Biasymptotically quasiperiodic solutions for time-dependent Hamiltonians

TL;DR

This paper extends previous work on time-dependent Hamiltonian systems by proving the existence of biasymptotic KAM tori, which converge to quasiperiodic solutions in both future and past, under polynomial decay of perturbations.

Contribution

It introduces the concept of biasymptotic KAM tori and proves their existence for time-dependent perturbations of integrable Hamiltonians with polynomial decay.

Findings

Existence of biasymptotic KAM tori under polynomial decay

Convergence of orbits to quasiperiodic solutions in both time directions

Extension of previous asymptotic KAM results to biasymptotic case

Abstract

In a previous work [Asymptotically quasiperiodic solutions for time-dependent Hamiltonians, arXiv preprint arXiv:2211.06623 (2022)], we consider time-dependent perturbations of a Hamiltonian vector field having an invariant torus supporting quasiperiodic solutions.

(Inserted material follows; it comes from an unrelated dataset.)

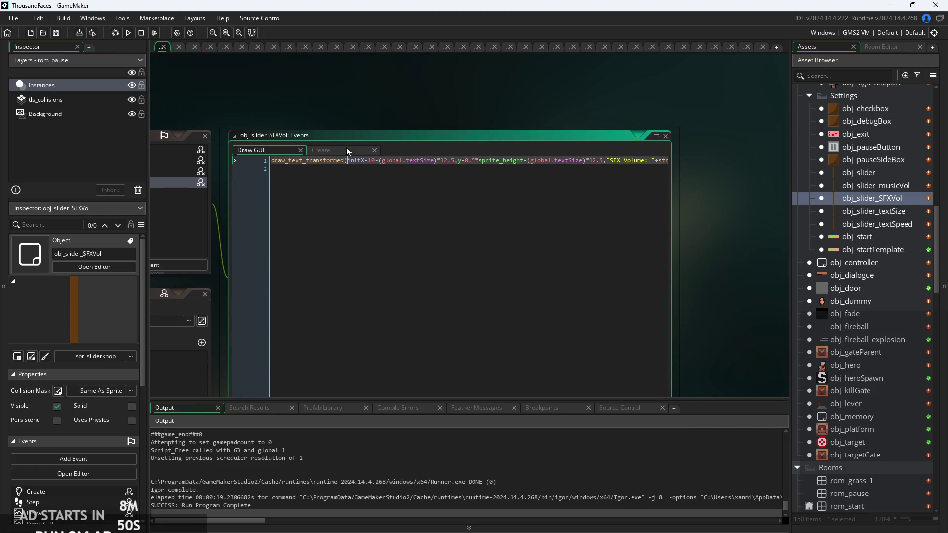
{"action": "left_click", "coordinate": [318, 152]}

Assuming the perturbation decays polynomially fast as time tends to infinity, we prove the existence of an asymptotic KAM torus. An asymptotic KAM torus is a time-dependent family of embedded tori converging as time tends to infinity to the invariant torus associated with the unperturbed system. Now, it is quite natural to wonder when we have the existence of a biasymptotic KAM torus. That is a continuous time-dependent family of embedded tori converging in the future and the past to suitable quasiperiodic invariant tori. In this work, we go one step further. We analyze time-dependent perturbations of integrable and near-integrable Hamiltonians. Assuming the perturbation decays polynomially fast in time, we prove the existence of orbit converging to some quasiperiodic solutions in the future and the past.